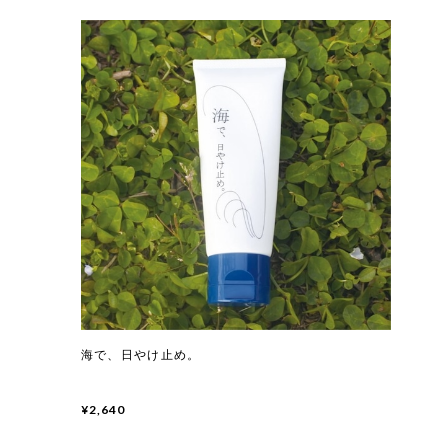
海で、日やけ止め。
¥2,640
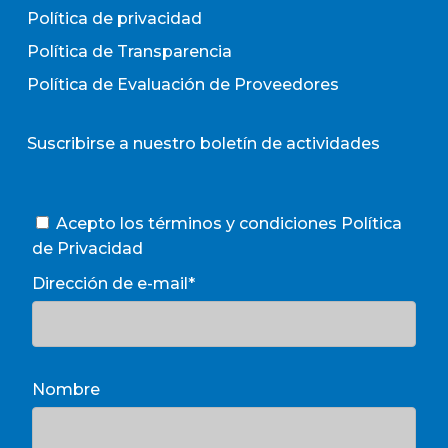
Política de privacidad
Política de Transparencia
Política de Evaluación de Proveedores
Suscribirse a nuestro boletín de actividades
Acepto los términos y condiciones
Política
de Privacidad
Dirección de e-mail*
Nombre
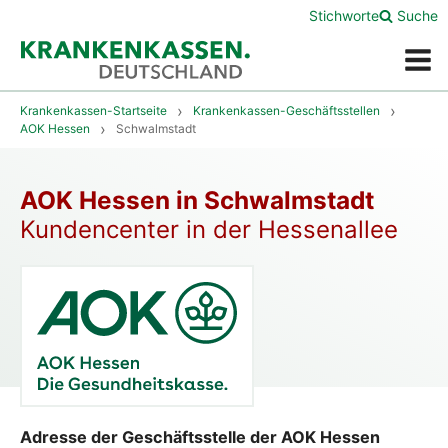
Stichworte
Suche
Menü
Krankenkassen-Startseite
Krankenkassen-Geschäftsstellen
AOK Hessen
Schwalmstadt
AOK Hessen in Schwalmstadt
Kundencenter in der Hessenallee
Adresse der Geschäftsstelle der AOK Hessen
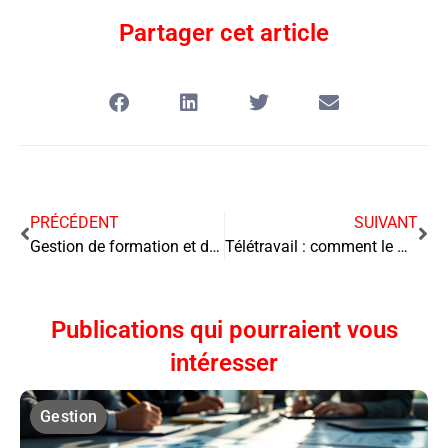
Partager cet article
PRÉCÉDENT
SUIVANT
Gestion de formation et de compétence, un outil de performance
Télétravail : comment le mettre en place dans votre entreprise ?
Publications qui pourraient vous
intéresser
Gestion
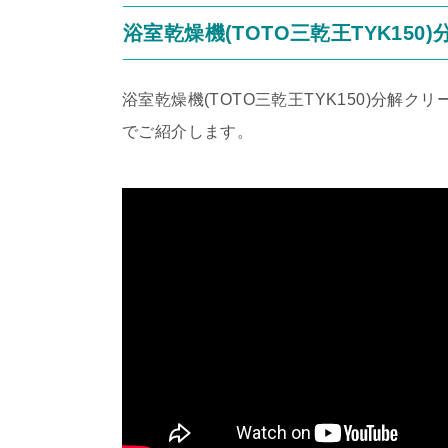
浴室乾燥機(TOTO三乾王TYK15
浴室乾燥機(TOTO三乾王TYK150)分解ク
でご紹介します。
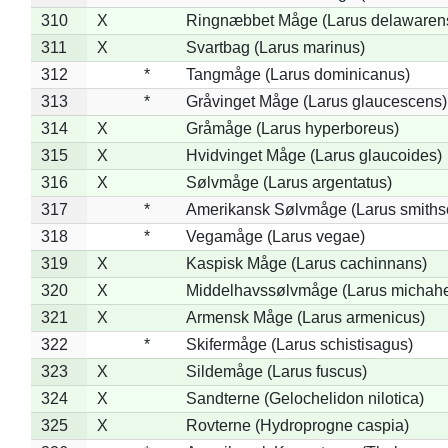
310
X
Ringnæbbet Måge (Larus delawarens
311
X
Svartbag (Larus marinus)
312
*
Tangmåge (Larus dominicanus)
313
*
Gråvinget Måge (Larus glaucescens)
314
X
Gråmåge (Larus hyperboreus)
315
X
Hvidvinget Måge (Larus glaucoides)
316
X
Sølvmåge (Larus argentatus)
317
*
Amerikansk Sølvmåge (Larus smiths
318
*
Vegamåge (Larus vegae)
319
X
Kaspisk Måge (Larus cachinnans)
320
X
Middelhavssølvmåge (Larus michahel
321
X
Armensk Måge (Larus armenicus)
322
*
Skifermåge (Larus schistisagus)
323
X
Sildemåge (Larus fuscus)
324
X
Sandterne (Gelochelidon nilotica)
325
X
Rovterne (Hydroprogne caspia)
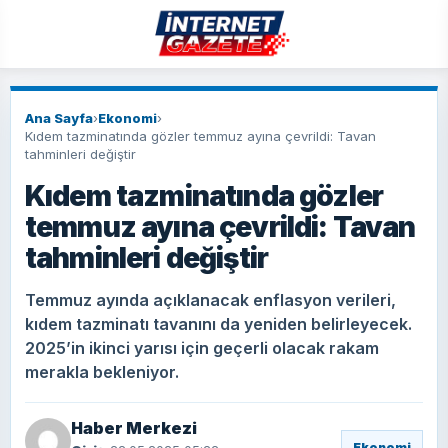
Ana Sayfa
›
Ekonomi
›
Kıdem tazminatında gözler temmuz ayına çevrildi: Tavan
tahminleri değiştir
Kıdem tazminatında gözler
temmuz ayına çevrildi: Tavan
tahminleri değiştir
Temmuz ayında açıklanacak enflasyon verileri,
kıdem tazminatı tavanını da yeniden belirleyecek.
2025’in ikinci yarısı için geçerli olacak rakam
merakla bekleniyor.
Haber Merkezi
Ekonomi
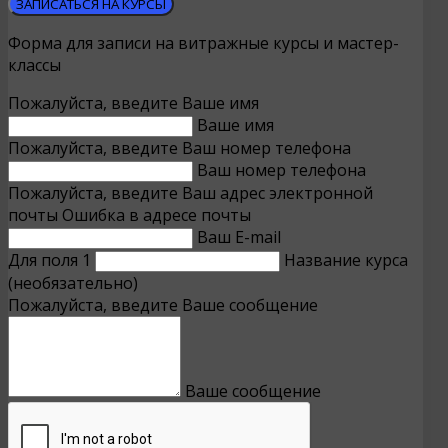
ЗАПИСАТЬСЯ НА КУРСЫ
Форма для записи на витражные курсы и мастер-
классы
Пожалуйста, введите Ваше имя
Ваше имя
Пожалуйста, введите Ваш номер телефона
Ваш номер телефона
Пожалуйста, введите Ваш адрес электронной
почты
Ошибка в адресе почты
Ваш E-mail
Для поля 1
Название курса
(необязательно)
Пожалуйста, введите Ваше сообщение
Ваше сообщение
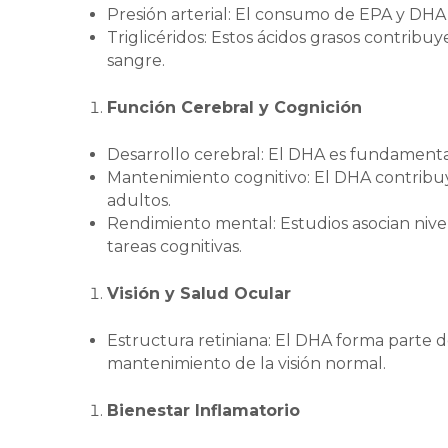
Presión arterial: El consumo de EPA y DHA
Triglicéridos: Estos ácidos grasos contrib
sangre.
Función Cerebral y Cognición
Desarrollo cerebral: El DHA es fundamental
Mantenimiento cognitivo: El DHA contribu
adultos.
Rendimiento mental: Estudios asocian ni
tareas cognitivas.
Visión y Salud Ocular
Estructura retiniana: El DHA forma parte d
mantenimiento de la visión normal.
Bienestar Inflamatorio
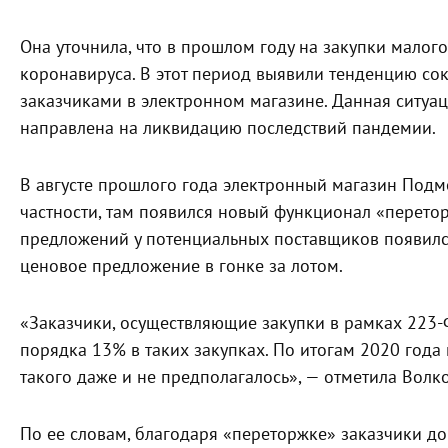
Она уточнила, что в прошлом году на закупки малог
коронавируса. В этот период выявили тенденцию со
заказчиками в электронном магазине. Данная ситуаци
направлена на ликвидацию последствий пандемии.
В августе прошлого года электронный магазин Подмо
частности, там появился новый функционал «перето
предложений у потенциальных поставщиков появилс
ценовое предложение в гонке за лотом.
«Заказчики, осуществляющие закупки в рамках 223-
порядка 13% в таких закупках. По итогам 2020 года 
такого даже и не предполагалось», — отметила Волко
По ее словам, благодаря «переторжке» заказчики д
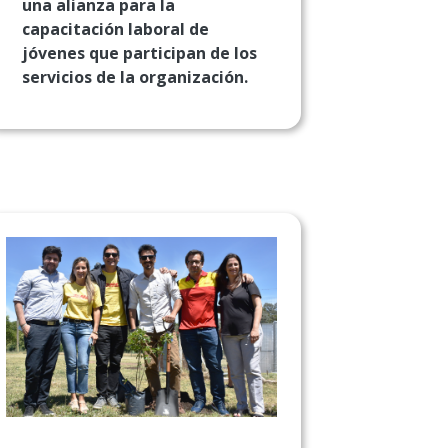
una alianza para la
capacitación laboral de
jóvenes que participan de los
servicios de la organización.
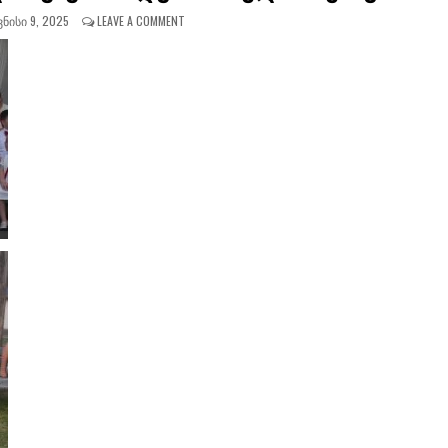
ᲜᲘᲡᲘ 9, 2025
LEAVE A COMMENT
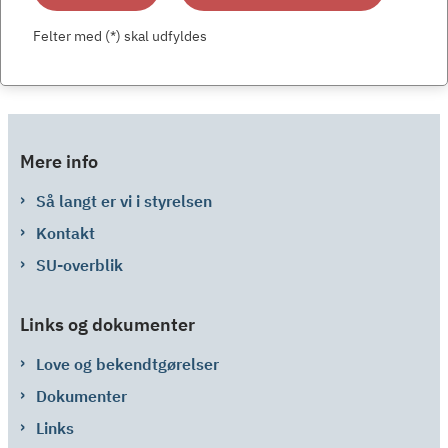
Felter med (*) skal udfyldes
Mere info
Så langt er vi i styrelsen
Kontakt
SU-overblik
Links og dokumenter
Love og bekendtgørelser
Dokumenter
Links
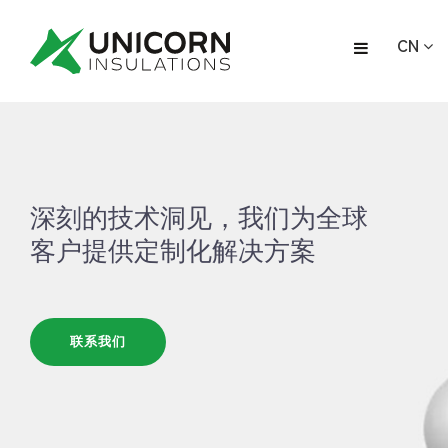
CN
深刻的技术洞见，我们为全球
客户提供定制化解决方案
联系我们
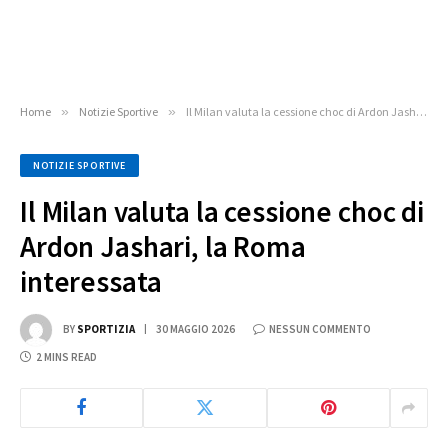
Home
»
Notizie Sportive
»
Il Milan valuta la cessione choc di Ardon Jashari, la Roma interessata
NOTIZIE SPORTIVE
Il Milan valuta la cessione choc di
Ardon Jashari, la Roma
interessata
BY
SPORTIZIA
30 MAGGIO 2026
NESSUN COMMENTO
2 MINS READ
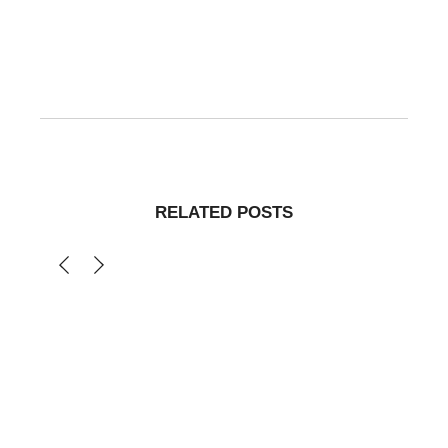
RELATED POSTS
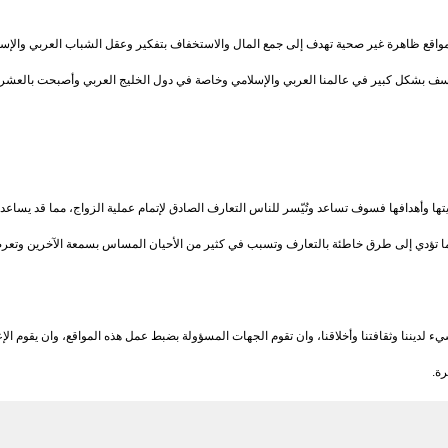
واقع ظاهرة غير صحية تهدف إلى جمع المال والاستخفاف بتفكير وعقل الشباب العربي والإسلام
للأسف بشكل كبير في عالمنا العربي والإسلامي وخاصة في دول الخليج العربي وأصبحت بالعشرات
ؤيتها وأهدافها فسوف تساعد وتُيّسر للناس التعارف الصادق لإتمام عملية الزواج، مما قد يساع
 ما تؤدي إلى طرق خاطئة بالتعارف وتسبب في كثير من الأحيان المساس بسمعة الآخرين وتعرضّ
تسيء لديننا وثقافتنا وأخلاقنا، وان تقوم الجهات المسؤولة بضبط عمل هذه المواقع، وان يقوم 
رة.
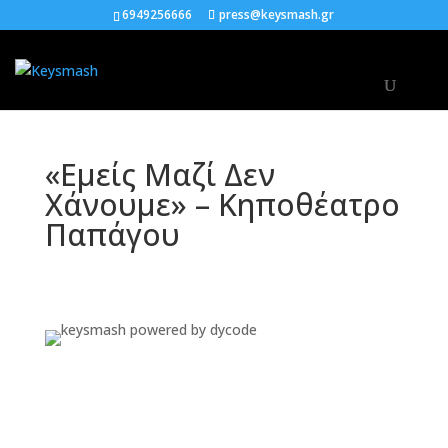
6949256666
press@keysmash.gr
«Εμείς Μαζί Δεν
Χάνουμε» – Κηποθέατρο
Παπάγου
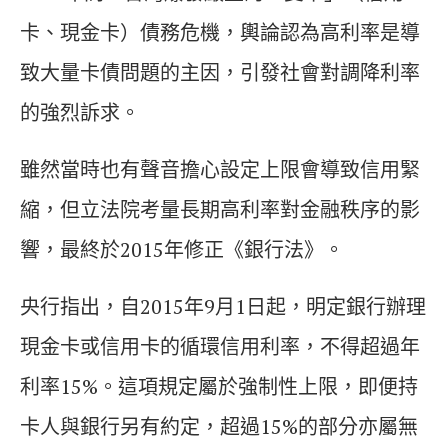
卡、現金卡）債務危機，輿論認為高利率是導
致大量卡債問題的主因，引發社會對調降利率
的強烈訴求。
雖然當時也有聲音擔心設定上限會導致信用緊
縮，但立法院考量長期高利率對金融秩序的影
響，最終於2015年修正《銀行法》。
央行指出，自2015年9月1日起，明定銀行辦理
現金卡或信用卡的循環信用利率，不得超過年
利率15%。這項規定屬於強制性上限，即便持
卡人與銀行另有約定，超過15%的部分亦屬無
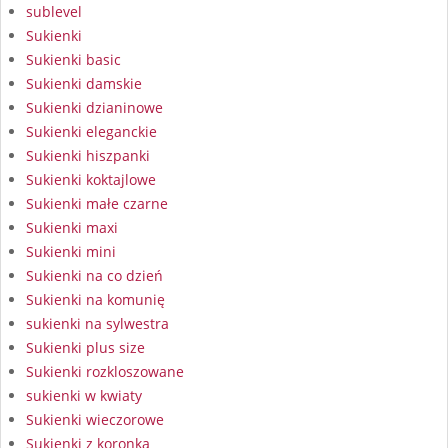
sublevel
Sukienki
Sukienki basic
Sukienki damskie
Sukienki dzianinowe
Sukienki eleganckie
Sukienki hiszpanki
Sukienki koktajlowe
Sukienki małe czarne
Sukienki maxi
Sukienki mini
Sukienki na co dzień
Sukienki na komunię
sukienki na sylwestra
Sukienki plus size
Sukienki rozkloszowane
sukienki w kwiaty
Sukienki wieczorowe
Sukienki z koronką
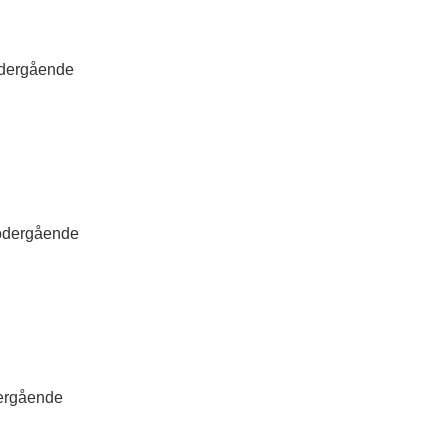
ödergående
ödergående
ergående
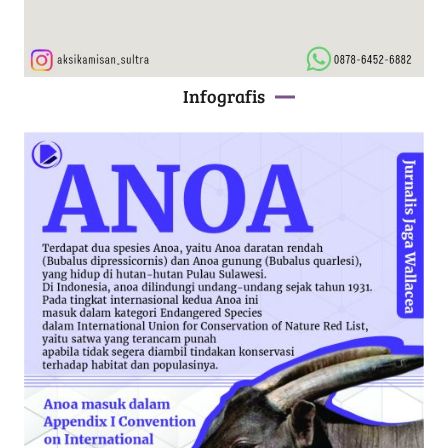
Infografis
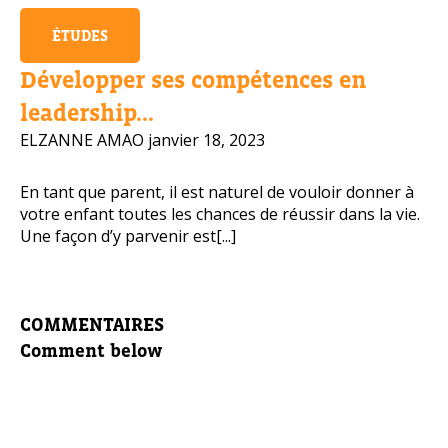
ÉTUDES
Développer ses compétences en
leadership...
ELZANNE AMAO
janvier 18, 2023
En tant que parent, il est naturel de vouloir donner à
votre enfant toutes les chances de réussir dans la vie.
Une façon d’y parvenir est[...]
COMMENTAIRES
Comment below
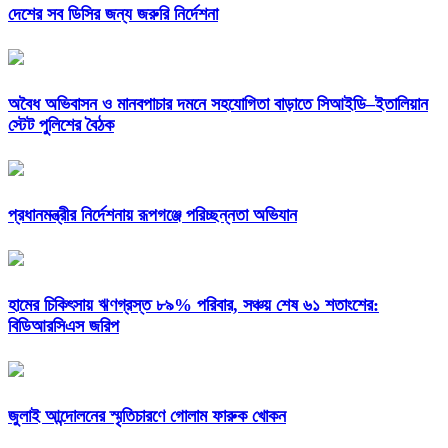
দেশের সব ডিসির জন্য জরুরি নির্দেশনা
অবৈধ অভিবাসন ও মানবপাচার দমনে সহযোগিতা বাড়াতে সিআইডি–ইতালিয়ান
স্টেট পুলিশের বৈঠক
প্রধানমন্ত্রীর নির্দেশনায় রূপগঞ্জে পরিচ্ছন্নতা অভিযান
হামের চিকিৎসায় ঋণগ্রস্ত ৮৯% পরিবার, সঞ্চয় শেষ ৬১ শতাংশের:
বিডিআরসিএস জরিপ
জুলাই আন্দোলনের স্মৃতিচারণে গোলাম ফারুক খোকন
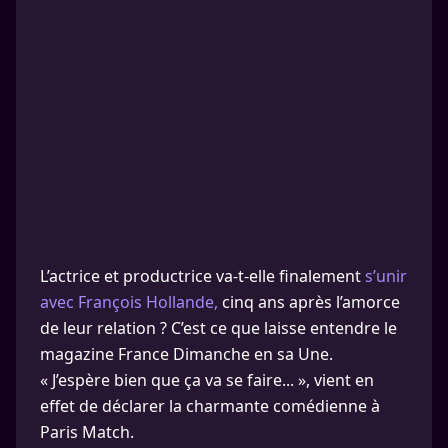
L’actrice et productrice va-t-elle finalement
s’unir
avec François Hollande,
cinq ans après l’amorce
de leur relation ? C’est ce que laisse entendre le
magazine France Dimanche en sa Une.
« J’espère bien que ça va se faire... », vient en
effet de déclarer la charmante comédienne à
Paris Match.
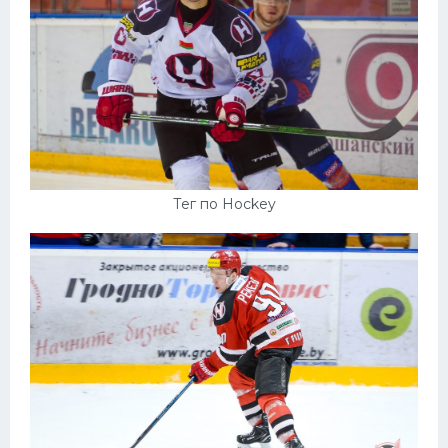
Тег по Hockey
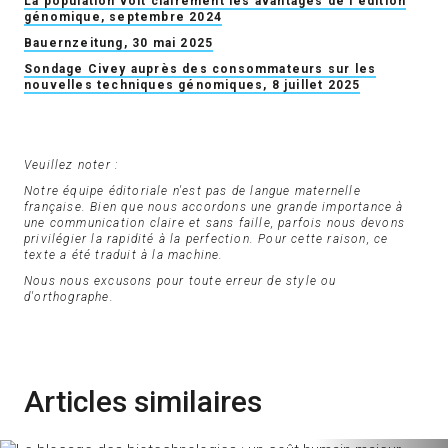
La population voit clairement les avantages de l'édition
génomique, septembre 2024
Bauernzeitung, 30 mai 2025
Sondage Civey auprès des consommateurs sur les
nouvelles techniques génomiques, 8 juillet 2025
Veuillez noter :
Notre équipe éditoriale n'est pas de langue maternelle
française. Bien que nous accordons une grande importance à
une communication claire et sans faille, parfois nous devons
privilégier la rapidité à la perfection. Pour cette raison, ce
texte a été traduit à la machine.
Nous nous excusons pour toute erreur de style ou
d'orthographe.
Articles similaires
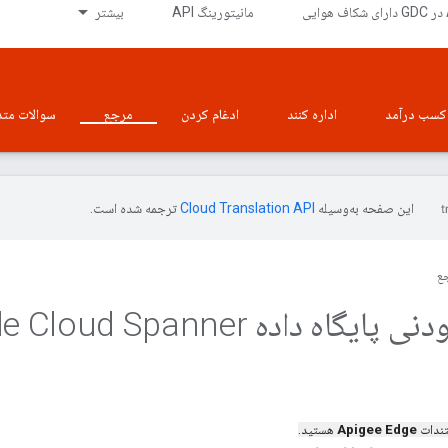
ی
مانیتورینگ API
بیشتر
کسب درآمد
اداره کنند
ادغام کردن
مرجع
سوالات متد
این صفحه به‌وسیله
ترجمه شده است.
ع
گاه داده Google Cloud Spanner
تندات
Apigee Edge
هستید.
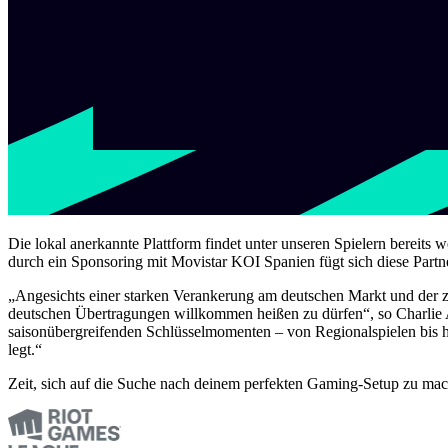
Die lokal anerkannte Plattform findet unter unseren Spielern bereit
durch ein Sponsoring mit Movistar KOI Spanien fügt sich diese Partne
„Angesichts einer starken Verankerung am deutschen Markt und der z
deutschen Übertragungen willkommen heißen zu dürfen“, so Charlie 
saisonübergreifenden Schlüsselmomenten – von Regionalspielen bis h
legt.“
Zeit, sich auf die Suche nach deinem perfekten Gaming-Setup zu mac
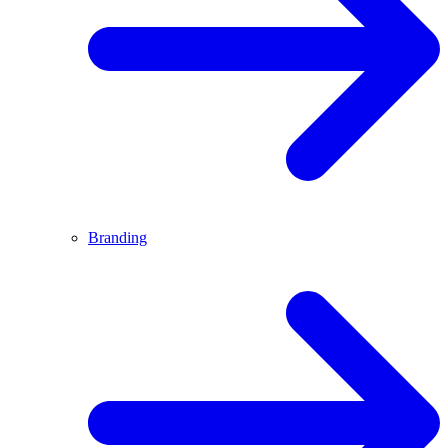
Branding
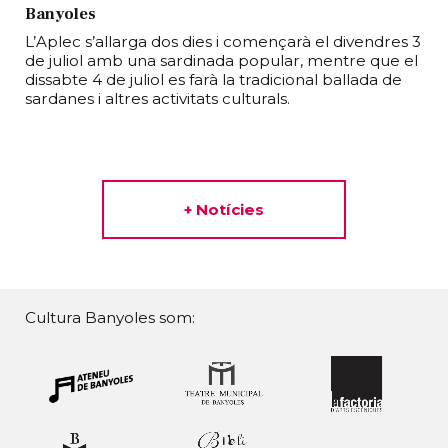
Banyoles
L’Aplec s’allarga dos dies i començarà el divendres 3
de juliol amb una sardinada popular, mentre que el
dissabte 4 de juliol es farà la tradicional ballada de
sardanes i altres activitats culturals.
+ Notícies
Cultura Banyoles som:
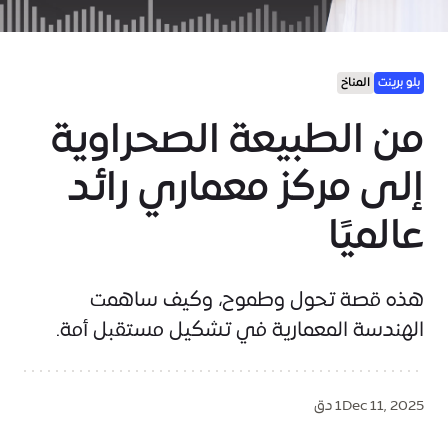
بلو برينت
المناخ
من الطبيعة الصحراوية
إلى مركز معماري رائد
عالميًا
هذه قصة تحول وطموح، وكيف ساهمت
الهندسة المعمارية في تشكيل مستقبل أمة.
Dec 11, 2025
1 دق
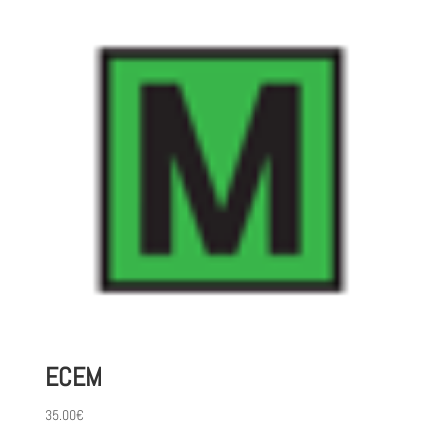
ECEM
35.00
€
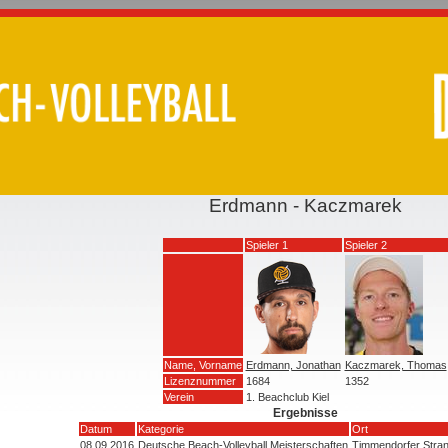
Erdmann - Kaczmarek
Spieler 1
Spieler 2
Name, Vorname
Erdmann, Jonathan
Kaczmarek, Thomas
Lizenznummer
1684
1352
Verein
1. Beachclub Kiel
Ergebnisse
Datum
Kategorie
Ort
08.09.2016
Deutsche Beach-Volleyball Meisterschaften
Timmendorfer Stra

▶ [EXERCISE BRIEF]: Quote the data above exactly from the line with "kıdem tazminatı tavanını" to the line with "порядка 13% в", both ends counted, and nothing else. Pictures don't go in.

▶ [RESPONSE]:
kıdem tazminatı tavanını da yeniden belirleyecek.
2025’in ikinci yarısı için geçerli olacak rakam
merakla bekleniyor.
Haber Merkezi
Ekonomi
ЗАПИСАТЬСЯ НА КУРСЫ
Форма для записи на витражные курсы и мастер-
классы
Пожалуйста, введите Ваше имя
Ваше имя
Пожалуйста, введите Ваш номер телефона
Ваш номер телефона
Пожалуйста, введите Ваш адрес электронной
почты
Ошибка в адресе почты
Ваш E-mail
Для поля 1
Название курса
(необязательно)
Пожалуйста, введите Ваше сообщение
Ваше сообщение
Presión arterial: El consumo de EPA y DHA
Triglicéridos: Estos ácidos grasos contrib
sangre.
Función Cerebral y Cognición
Desarrollo cerebral: El DHA es fundamental
Mantenimiento cognitivo: El DHA contribu
adultos.
Rendimiento mental: Estudios asocian ni
tareas cognitivas.
Visión y Salud Ocular
Estructura retiniana: El DHA forma parte d
mantenimiento de la visión normal.
Bienestar Inflamatorio
Она уточнила, что в прошлом году на закупки малог
коронавируса. В этот период выявили тенденцию со
заказчиками в электронном магазине. Данная ситуаци
направлена на ликвидацию последствий пандемии.
В августе прошлого года электронный магазин Подмо
частности, там появился новый функционал «перето
предложений у потенциальных поставщиков появилс
ценовое предложение в гонке за лотом.
«Заказчики, осуществляющие закупки в рамках 223-
порядка 13% в таких закупках. По итогам 2020 года 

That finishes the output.